Tuesday 15 October 2019

The Books of My Life: The Office

Drawing on interviews with creators and production personnel and historical and cultural analysis Ben Walters (The Office (London: BFI, BFI TV Classics series, 2005)) explores the origins of the BBC Two docusoap The Office, a television which was transmitted for two seasons and a two part Christmas special between 2001 to 2003.

Like any social and cultural phenomenon The Office, as Walters notes, did not originate in a vacuum. Walters argues that on one level The Office is a product of the dog eat dog world of neoliberal corporate capitalism and the fears, anxieties, alienation, and absurdities of clerical office work in that brave new postmodern world of neo Ebenezer Scrooge capitalism. On another level, as Walters notes, The Office is the product of the merging of situation comedy and the documentary, a trend that can be seen in the rise of narrative form reality TV stretching back to An American Family (PBS, 1971) and its British cousin The Family (BBC, 1974) and the impact of these docudramas on films like the mockumentary This is Spinal Tap (1984), situation comedies such as The Royale Family (BBC, 2006-2012), and and mock news shows like Brass Eye (C2, 1997, 2001). On still another level, as The Office co-creators Ricky Gervais and Stephen Merchant, note in interviews, The Office is the product of the movies of Woody Allen--one presumes Take the Money and Run (1969) in particular--and American situation arc comedies such as Seinfeld (NBC, 1989-1998).

Though The Office has always left me somewhat cold Walters books is an interesting book on an interesting TV series. I recommend it to anyone interested in documentaries, situation comedies, the history of television and film, and the impact of neoliberalism on the media.

Tuesday 1 October 2019

The Books of My Life: Edge of Darkness

Between the 1970s and 1980s British television drama changed, writes John Caughie in his book Edge of Darkness (London: BFI, BFI TV Classics series, 2007). The 1970s saw the decline of the single play with its theatrical look and which had been a prominent part of British TV since its beginnings and the subsequent rise of the quality television serial with its more filmic look. Among these new dramatic quality serials was Troy Kennedy Martin's Edge of Darkness.

Edge of Darkness was first transmitted between 4 November and 9 December 1985 on BBC Two and almost immediately rerun on the more popular of the BBCs channels, BBC One. Caughie's book explores the production contexts of the serial and what writer Kennedy, director Martin Campbell, producer Michael Wearing, designer Graeme Thomson, musicians Eric Clapton and Michael Kamen, and the actors, among them Bob Peck, Joe Don Baker, and Joanne Whalely, brought to the show.  It explores the broader political and economic contexts of the show including Thatcherism, worker strikes, tensions between the great powers, anti-nuclear activism, environmental activism, and ecological theory. It explores the generic contexts of Edge of Darkness noting that the show novelly mixes the spy thriller with the ecological theory of Gaia and its almost magical conception of the planet.

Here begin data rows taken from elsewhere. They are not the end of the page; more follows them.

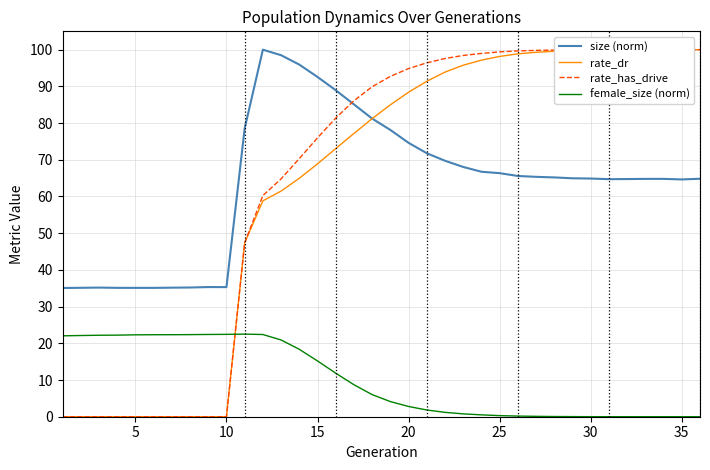

Which series has the largest range (max minus min)?

rate_has_drive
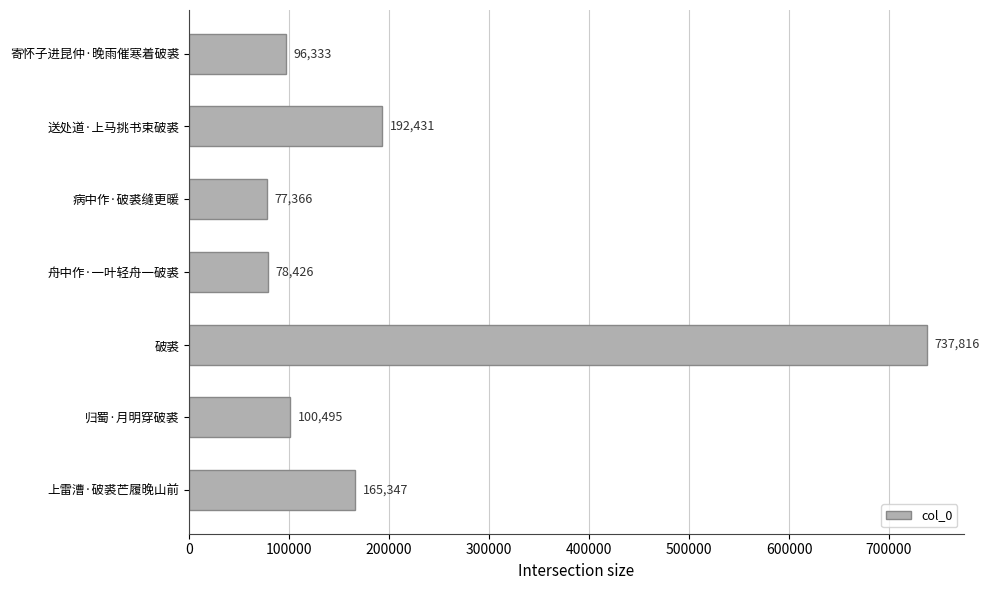

How many values are below 100495?

3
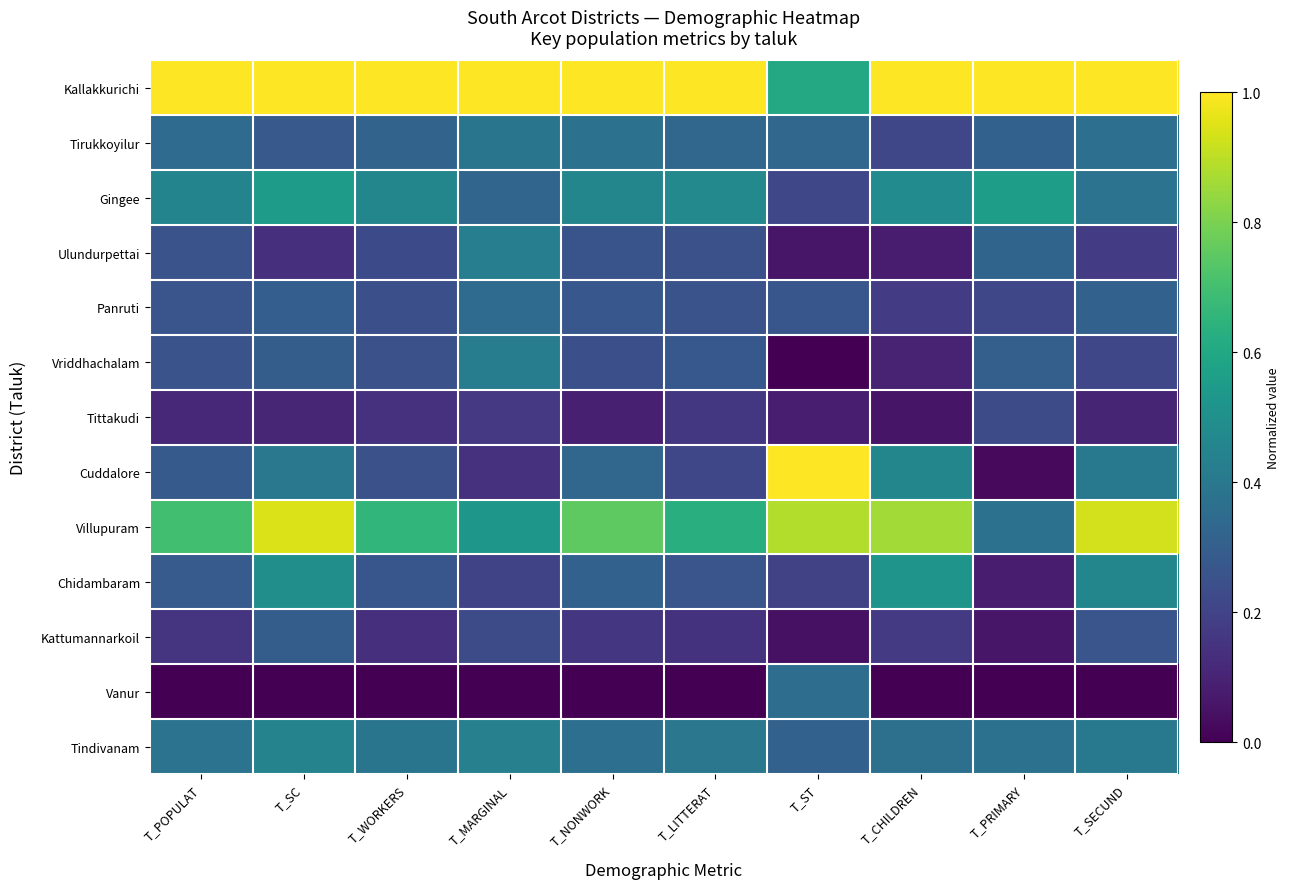

At T_LITTERAT, list the series in order from smallest to largest.

Vanur, Kattumannarkoil, Tittakudi, Cuddalore, Ulundurpettai, Panruti, Chidambaram, Vriddhachalam, Tirukkoyilur, Tindivanam, Gingee, Villupuram, Kallakkurichi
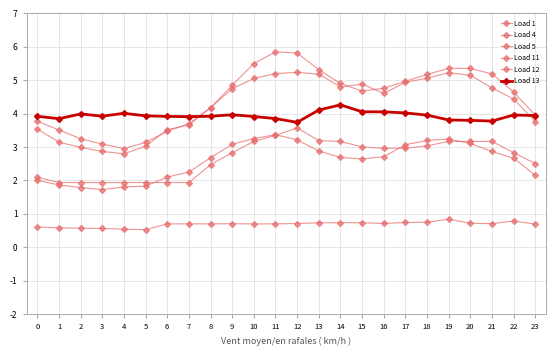

How many lines are shown in the chart?

6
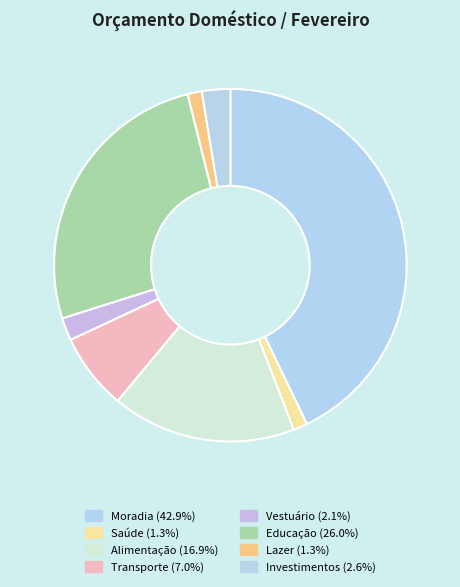

Does Moradia represent more than half of the total?

No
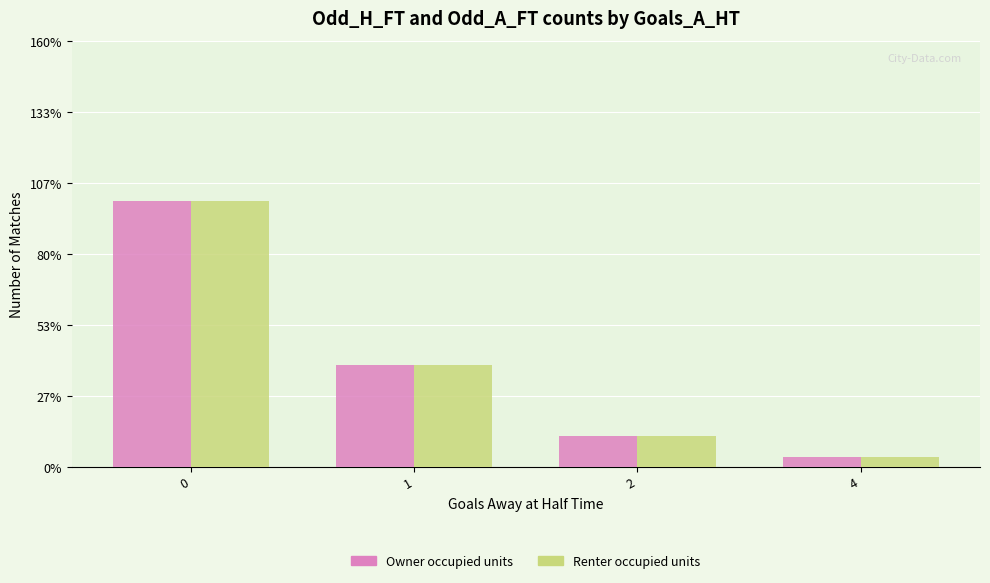

Reading right to left, extract all data points from this chart.

Owner occupied units: 4=1	2=3	1=10	0=26
Renter occupied units: 4=1	2=3	1=10	0=26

For Caughie Edge of Darkness is, as the name of the series of which Caughie's book is a part, a television classic. Edge, Caughie notes, has been a critical favourite and was listed by a panel of TV professionals as the "third greatest TV drama of all time". The response of viewers at the time, including Caughie, to Edge, claims Caughie though with little qualitative evidence and no quantitative evidence, was one of telephilia. The show had an emotional and intellectual impact on viewers making it memorable to them in the process, so memorable that Edge carries with it the political tenor of its time in the minds of those who watched it when it was first transmitted and who rewatch it on DVD or in rerun.

Caughie's Edge of Darkness is an interesting book about a very interesting television serial. Recommended to those interested in the history of British television, quality television serials, the spy thriller, and the impact of great power tensions and the environmental movement on television.